- Prompt -
Rewrite the data from the line containing "destacable y recomendable" through the line containing "の洋菓子」ランキングTOP29！ ...", replacing "recoge" with "reúne" and keeping everything else unchanged. Return only those lines, and omit the pictures.

- Transcribed page text -
━━━━━━━━━━━━━━━━

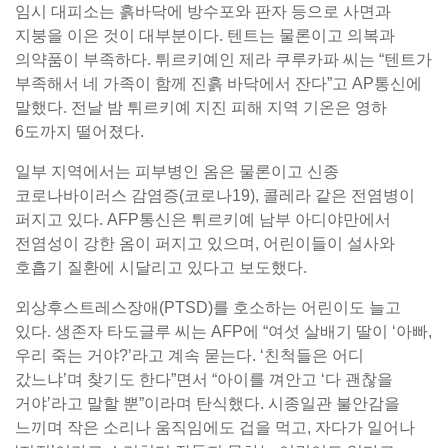
임시 대피소는 흙바닥에 방수포와 판자 등으로 사면과
지붕을 이은 것이 대부분이다. 텐트는 물론이고 의복과
의약품이 부족하다. 튀르키예인 제라 쿠루카파 씨는 “텐트가
부족해서 네 가족이 함께 진흙 바닥에서 잔다”고 AP통신에
말했다. 전날 밤 튀르키예 지진 피해 지역 기온은 영하
6도까지 떨어졌다.
일부 지역에서는 피부병인 옴은 물론이고 신종
코로나바이러스 감염증(코로나19), 콜레라 같은 전염병이
퍼지고 있다. AFP통신은 튀르키예 남부 아디야만에서
전염성이 강한 옴이 퍼지고 있으며, 어린이들이 설사와
호흡기 질환에 시달리고 있다고 보도했다.
외상후스트레스장애(PTSD)를 호소하는 어린이도 늘고
있다. 생존자 타도글루 씨는 AFP에 “여섯 살배기 딸이 ‘아빠,
우리 죽는 거야?’라고 계속 묻는다. ‘친척들은 어디
갔느냐’며 찾기도 한다”면서 “아이를 껴안고 ‘다 괜찮을
거야’라고 말할 뿐”이라며 탄식했다. 시종일관 불안감을
느끼며 작은 소리나 움직임에도 겁을 먹고, 자다가 일어나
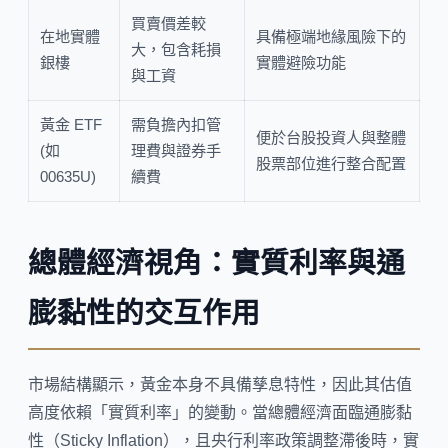
買賣價差較
在地實體
具備極端地緣風險下的
大，包含耗損
銀樓
實體避險功能
與工資
黃金 ETF
需負擔內扣管
便於台股投資人與整體
(如
理費與證券手
股票部位進行整合配置
00635U)
續費
總體經濟視角：實質利率與通
膨黏性的交互作用
市場結構顯示，黃金本身不具備孳息特性，因此其估值
高度依賴「實質利率」的變動。當總體經濟面臨通膨黏
性（Sticky Inflation），且央行利率政策調整滯後時，實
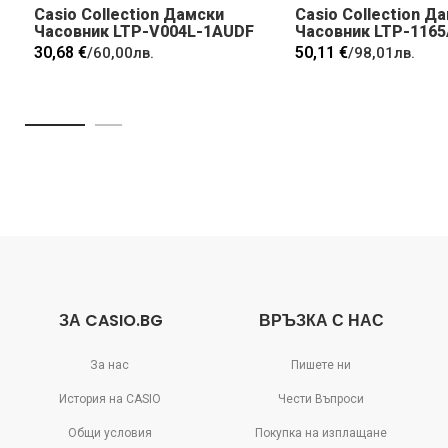
Casio Collection Дамски
Casio Collection Д
Часовник LTP-V004L-1AUDF
Часовник LTP-116
30,68 €
50,11 €
/
60,00лв.
/
98,01лв.
ЗА CASIO.BG
ВРЪЗКА С НАС
За нас
Пишете ни
История на CASIO
Чести Въпроси
Общи условия
Покупка на изплащане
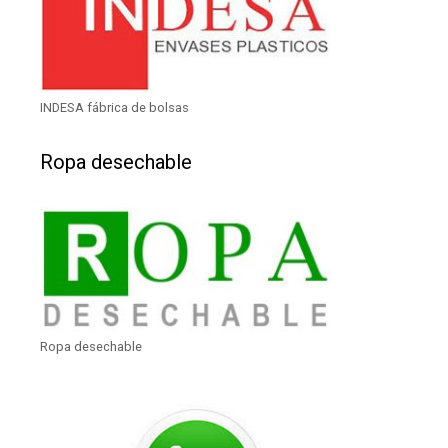
INDESA fábrica de bolsas
Ropa desechable
Ropa desechable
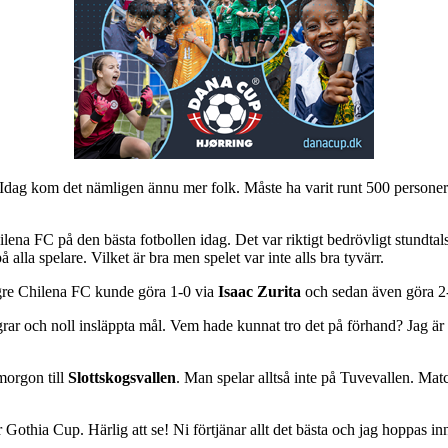
 Idag kom det nämligen ännu mer folk. Måste ha varit runt 500 persone
ilena FC på den bästa fotbollen idag. Det var riktigt bedrövligt stundt
lla spelare. Vilket är bra men spelet var inte alls bra tyvärr.
ngre Chilena FC kunde göra 1-0 via
Isaac Zurita
och sedan även göra 
 och noll insläppta mål. Vem hade kunnat tro det på förhand? Jag är po
morgon till
Slottskogsvallen
. Man spelar alltså inte på Tuvevallen. Mat
othia Cup. Härlig att se! Ni förtjänar allt det bästa och jag hoppas inn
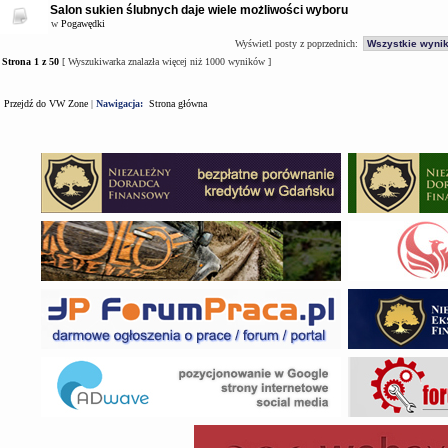
Salon sukien ślubnych daje wiele możliwości wyboru
w
Pogawędki
Wyświetl posty z poprzednich:
Strona
1
z
50
[ Wyszukiwarka znalazła więcej niż 1000 wyników ]
Przejdź do VW Zone
|
Nawigacja:
Strona główna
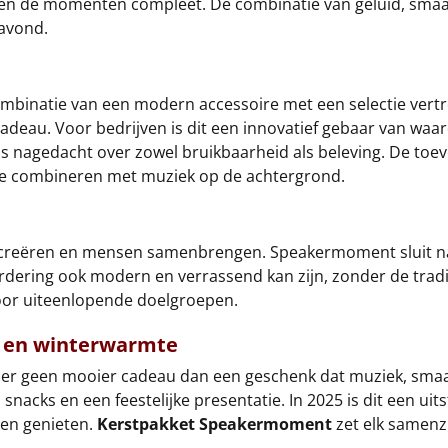
en de momenten compleet. De combinatie van geluid, smaak 
savond.
binatie van een modern accessoire met een selectie vertr
deau. Voor bedrijven is dit een innovatief gebaar van waar
er is nagedacht over zowel bruikbaarheid als beleving. De t
te combineren met muziek op de achtergrond.
n creëren en mensen samenbrengen. Speakermoment sluit na
ring ook modern en verrassend kan zijn, zonder de traditio
voor uiteenlopende doelgroepen.
k en winterwarmte
 er geen mooier cadeau dan een geschenk dat muziek, sma
cks en een feestelijke presentatie. In 2025 is dit een uit
llen genieten.
Kerstpakket Speakermoment
zet elk samenzi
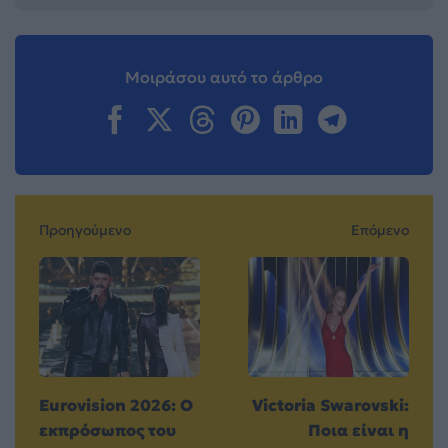
Μοιράσου αυτό το άρθρο
Προηγούμενο
Επόμενο
Eurovision 2026: Ο
Victoria Swarovski:
εκπρόσωπος του
Ποια είναι η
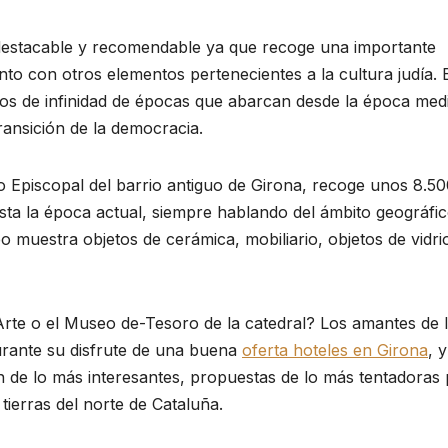
 destacable y recomendable ya que recoge una importante
nto con otros elementos pertenecientes a la cultura judía. 
 de infinidad de épocas que abarcan desde la época medi
ransición de la democracia.
o Episcopal del barrio antiguo de Girona, recoge unos 8.5
sta la época actual, siempre hablando del ámbito geográfi
o muestra objetos de cerámica, mobiliario, objetos de vidri
Arte o el Museo de-Tesoro de la catedral? Los amantes de 
durante su disfrute de una buena
oferta hoteles en Girona
, 
on de lo más interesantes, propuestas de lo más tentadoras
ierras del norte de Cataluña.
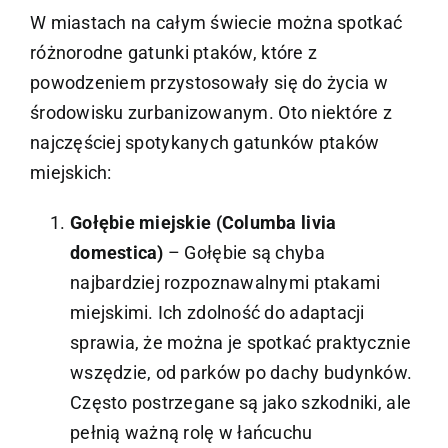
W miastach na całym świecie można spotkać
różnorodne gatunki ptaków, które z
powodzeniem przystosowały się do życia w
środowisku zurbanizowanym. Oto niektóre z
najczęściej spotykanych gatunków ptaków
miejskich:
Gołębie miejskie (Columba livia
domestica)
– Gołębie są chyba
najbardziej rozpoznawalnymi ptakami
miejskimi. Ich zdolność do adaptacji
sprawia, że można je spotkać praktycznie
wszędzie, od parków po dachy budynków.
Często postrzegane są jako szkodniki, ale
pełnią ważną rolę w łańcuchu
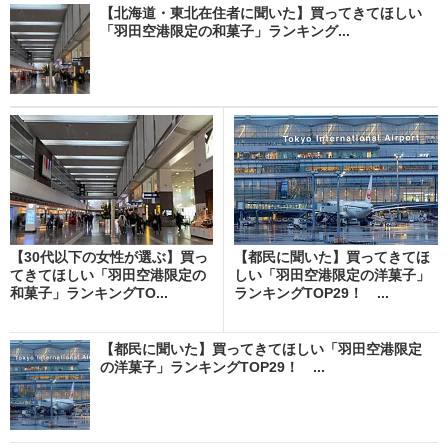
【北海道・東北在住者に聞いた】買ってきてほしい
「羽田空港限定の和菓子」ランキング...
【30代以下の女性が選ぶ】買っ
【都民に聞いた】買ってきてほ
てきてほしい「羽田空港限定の
しい「羽田空港限定の洋菓子」
和菓子」ランキングTO...
ランキングTOP29！ ...
【都民に聞いた】買ってきてほしい「羽田空港限定
の洋菓子」ランキングTOP29！ ...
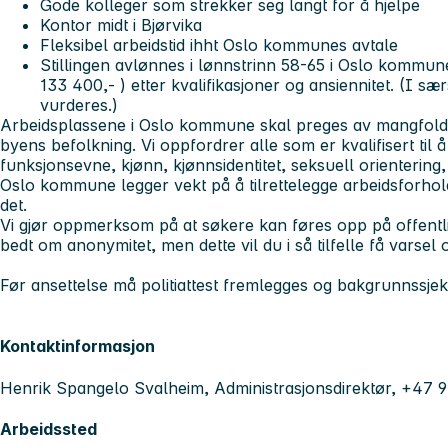
Gode kolleger som strekker seg langt for å hjelpe
Kontor midt i Bjørvika
Fleksibel arbeidstid ihht Oslo kommunes avtale
Stillingen avlønnes i lønnstrinn 58-65 i Oslo kommun
133 400,- ) etter kvalifikasjoner og ansiennitet. (I sær
vurderes.)
Arbeidsplassene i Oslo kommune skal preges av mangfold, 
byens befolkning. Vi oppfordrer alle som er kvalifisert til 
funksjonsevne, kjønn, kjønnsidentitet, seksuell orientering,
Oslo kommune legger vekt på å tilrettelegge arbeidsforh
det.
Vi gjør oppmerksom på at søkere kan føres opp på offentl
bedt om anonymitet, men dette vil du i så tilfelle få varsel 
Før ansettelse må politiattest fremlegges og bakgrunnssje
Kontaktinformasjon
Henrik Spangelo Svalheim, Administrasjonsdirektør, +47 9
Arbeidssted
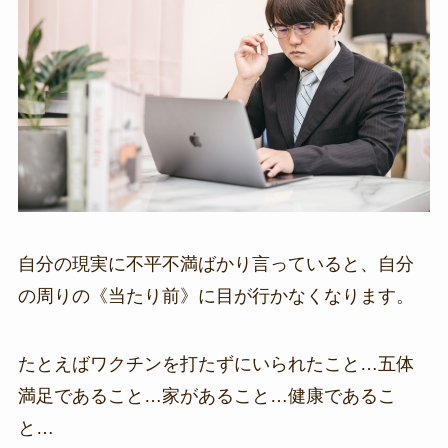
自分の現実に不平不満ばかり言っていると、自分
の周りの《当たり前》に目が行かなくなります。
たとえばワクチンを打たずにいられたこと…五体
満足であること…家があること…健康であるこ
と…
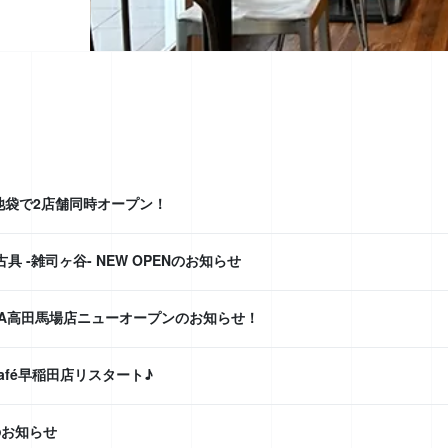
8 池袋で2店舗同時オープン！
o古具 -雑司ヶ谷- NEW OPENのお知らせ
TA高田馬場店ニューオープンのお知らせ！
 café早稲田店リスタート♪
のお知らせ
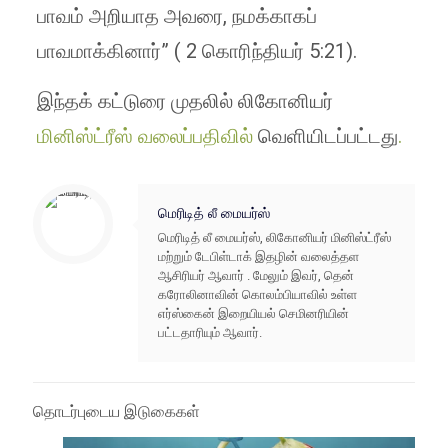
பாவம் அறியாத அவரை, நமக்காகப்
பாவமாக்கினார்” ( 2 கொரிந்தியர் 5:21).
இந்தக் கட்டுரை முதலில் லிகோனியர்
மினிஸ்ட்ரீஸ் வலைப்பதிவில்
வெளியிடப்பட்டது
.
மெரிடித் லீ மையர்ஸ்
மெரிடித் லீ மையர்ஸ், லிகோனியர் மினிஸ்ட்ரீஸ்
மற்றும் டேபிள்டாக் இதழின் வலைத்தள
ஆசிரியர் ஆவார் . மேலும் இவர், தென்
கரோலினாவின் கொலம்பியாவில் உள்ள
எர்ஸ்கைன் இறையியல் செமினரியின்
பட்டதாரியும் ஆவார்.
தொடர்புடைய இடுகைகள்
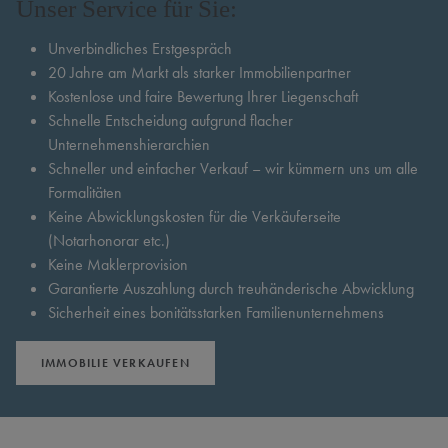
Unser Service für Sie:
Unverbindliches Erstgespräch
20 Jahre am Markt als starker Immobilienpartner
Kostenlose und faire Bewertung Ihrer Liegenschaft
Schnelle Entscheidung aufgrund flacher
Unternehmenshierarchien
Schneller und einfacher Verkauf – wir kümmern uns um alle
Formalitäten
Keine Abwicklungskosten für die Verkäuferseite
(Notarhonorar etc.)
Keine Maklerprovision
Garantierte Auszahlung durch treuhänderische Abwicklung
Sicherheit eines bonitätsstarken Familienunternehmens
IMMOBILIE VERKAUFEN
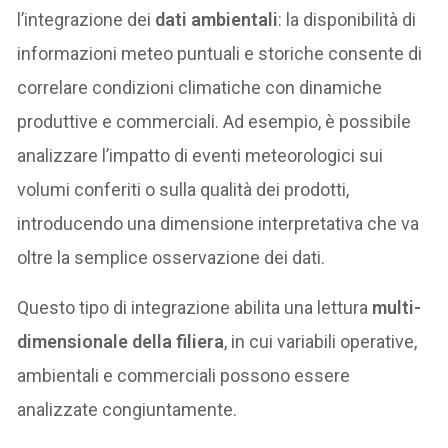
l’integrazione dei
dati ambientali
: la disponibilità di
informazioni meteo puntuali e storiche consente di
correlare condizioni climatiche con dinamiche
produttive e commerciali. Ad esempio, è possibile
analizzare l’impatto di eventi meteorologici sui
volumi conferiti o sulla qualità dei prodotti,
introducendo una dimensione interpretativa che va
oltre la semplice osservazione dei dati.
Questo tipo di integrazione abilita una lettura
multi-
dimensionale della filiera
, in cui variabili operative,
ambientali e commerciali possono essere
analizzate congiuntamente.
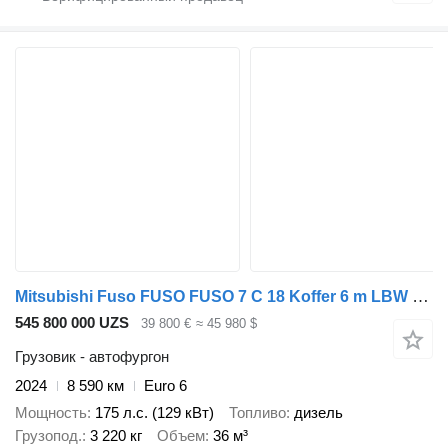
Mitsubishi Fuso FUSO FUSO 7 C 18 Koffer 6 m LBW 1 T*KLIMA*Automatik
545 800 000 UZS
39 800 €
≈ 45 980 $
Грузовик - автофургон
2024
8 590 км
Euro 6
Мощность
175 л.с. (129 кВт)
Топливо
дизель
Грузопод.
3 220 кг
Объем
36 м³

━━━━━━━━━━━━━━━━

- Written solution -
 destacable y recomendable ya que reúne una importante
nto con otros elementos pertenecientes a la cultura judía. 
 de infinidad de épocas que abarcan desde la época medi
ransición de la democracia.
o Episcopal del barrio antiguo de Girona, reúne unos 8.5
sta la época actual, siempre hablando del ámbito geográfi
o muestra objetos de cerámica, mobiliario, objetos de vidri
Arte o el Museo de-Tesoro de la catedral? Los amantes de 
durante su disfrute de una buena
oferta hoteles en Girona
, 
on de lo más interesantes, propuestas de lo más tentadoras
ierras del norte de Cataluña.
W miastach na całym świecie można spotkać
różnorodne gatunki ptaków, które z
powodzeniem przystosowały się do życia w
środowisku zurbanizowanym. Oto niektóre z
najczęściej spotykanych gatunków ptaków
miejskich:
Gołębie miejskie (Columba livia
domestica)
– Gołębie są chyba
najbardziej rozpoznawalnymi ptakami
miejskimi. Ich zdolność do adaptacji
sprawia, że można je spotkać praktycznie
wszędzie, od parków po dachy budynków.
Często postrzegane są jako szkodniki, ale
pełnią ważną rolę w łańcuchu
【北海道・東北在住者に聞いた】買ってきてほしい
「羽田空港限定の和菓子」ランキング...
【30代以下の女性が選ぶ】買っ
【都民に聞いた】買ってきてほ
てきてほしい「羽田空港限定の
しい「羽田空港限定の洋菓子」
和菓子」ランキングTO...
ランキングTOP29！ ...
【都民に聞いた】買ってきてほしい「羽田空港限定
の洋菓子」ランキングTOP29！ ...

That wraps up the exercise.